### [GOAL OF THE EXERCISE]
Taking the line that contains "For starters, it" as the first, copy exactly every line through the last line of the records, and nothing else.

Dataset entries
"""

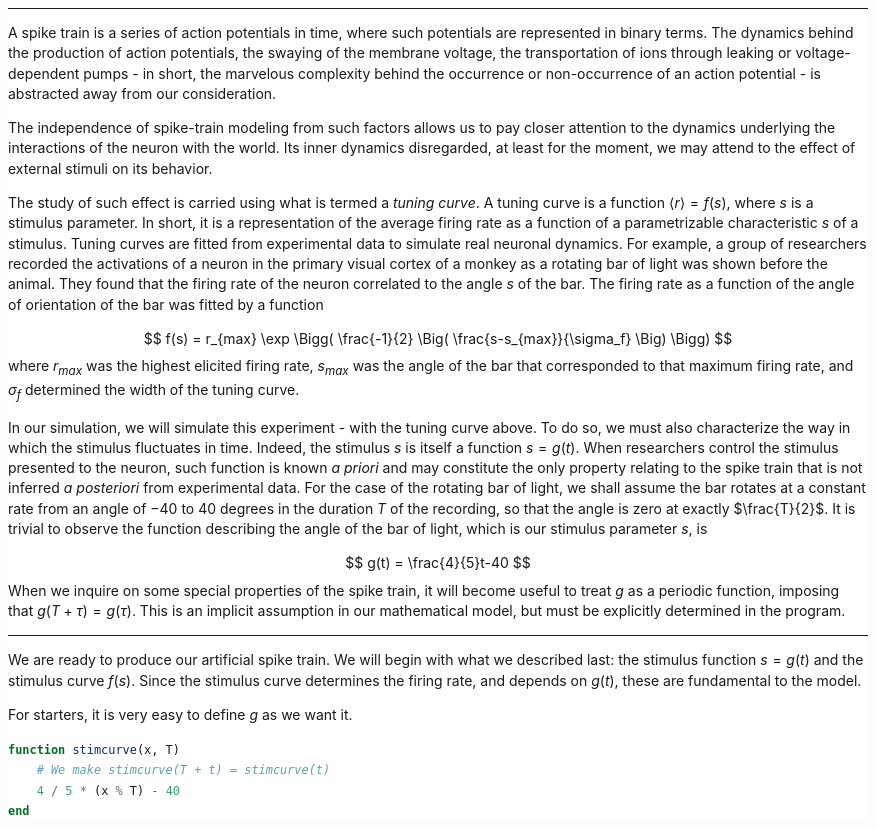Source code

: ***

A spike train is a series of action potentials in time, where such potentials are represented in binary terms. The dynamics behind the production of action potentials, the swaying of the membrane voltage, the transportation of ions through leaking or voltage-dependent pumps - in short, the marvelous complexity behind the occurrence or non-occurrence of an action potential - is abstracted away from our consideration.

The independence of spike-train modeling from such factors allows us to pay closer attention to the dynamics underlying the interactions of the neuron with the world. Its inner dynamics disregarded, at least for the moment, we may attend to the effect of external stimuli on its behavior. 

The study of such effect is carried using what is termed a *tuning curve*. A tuning curve is a function $\langle r \rangle = f(s)$, where $s$ is a stimulus parameter. In short, it is a representation of the average firing rate as a function of a parametrizable characteristic $s$ of a stimulus. Tuning curves are fitted from experimental data to simulate real neuronal dynamics. For example, a group of researchers recorded the activations of a neuron in the primary visual cortex of a monkey as a rotating bar of light was shown before the animal. They found that the firing rate of the neuron correlated to the angle $s$ of the bar. The firing rate as a function of the angle of orientation of the bar was fitted by a function

$$
f(s) = r_{max} \exp \Bigg( \frac{-1}{2} \Big( \frac{s-s_{max}}{\sigma_f} \Big) \Bigg)
$$
where $r_{max}$  was the highest elicited firing rate, $s_{max}$ was the angle of the bar that corresponded to that maximum firing rate, and $\sigma_{f}$ determined the width of the tuning curve. 

In our simulation, we will simulate this experiment - with the tuning curve above. To do so, we must also characterize the way in which the stimulus fluctuates in time. Indeed, the stimulus $s$ is itself a function $s = g(t)$. When researchers control the stimulus presented to the neuron, such function is known *a priori* and may constitute the only property relating to the spike train that is not inferred *a posteriori* from experimental data. For the case of the rotating bar of light, we shall assume the bar rotates at a constant rate from an angle of $-40$ to $40$ degrees in the duration $T$ of the recording, so that the angle is zero at exactly $\frac{T}{2}$. It is trivial to observe the function describing the angle of the bar of light, which is our stimulus parameter $s$, is

$$
g(t) = \frac{4}{5}t-40
$$
When we inquire on some special properties of the spike train, it will become useful to treat $g$ as a periodic function, imposing that $g(T + \tau) = g(\tau)$. This is an implicit assumption in our mathematical model, but must be explicitly determined in the program. 

***

We are ready to produce our artificial spike train. We will begin with what we described last: the stimulus function $s = g(t)$ and the stimulus curve $f(s)$. Since the stimulus curve determines the firing rate, and depends on $g(t)$, these are fundamental to the model. 

For starters, it is very easy to define $g$ as we want it.

```julia
function stimcurve(x, T)
	# We make stimcurve(T + t) = stimcurve(t)
    4 / 5 * (x % T) - 40
end
```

"""

### [ANSWER BOX]
For starters, it is very easy to define $g$ as we want it.

```julia
function stimcurve(x, T)
	# We make stimcurve(T + t) = stimcurve(t)
    4 / 5 * (x % T) - 40
end
```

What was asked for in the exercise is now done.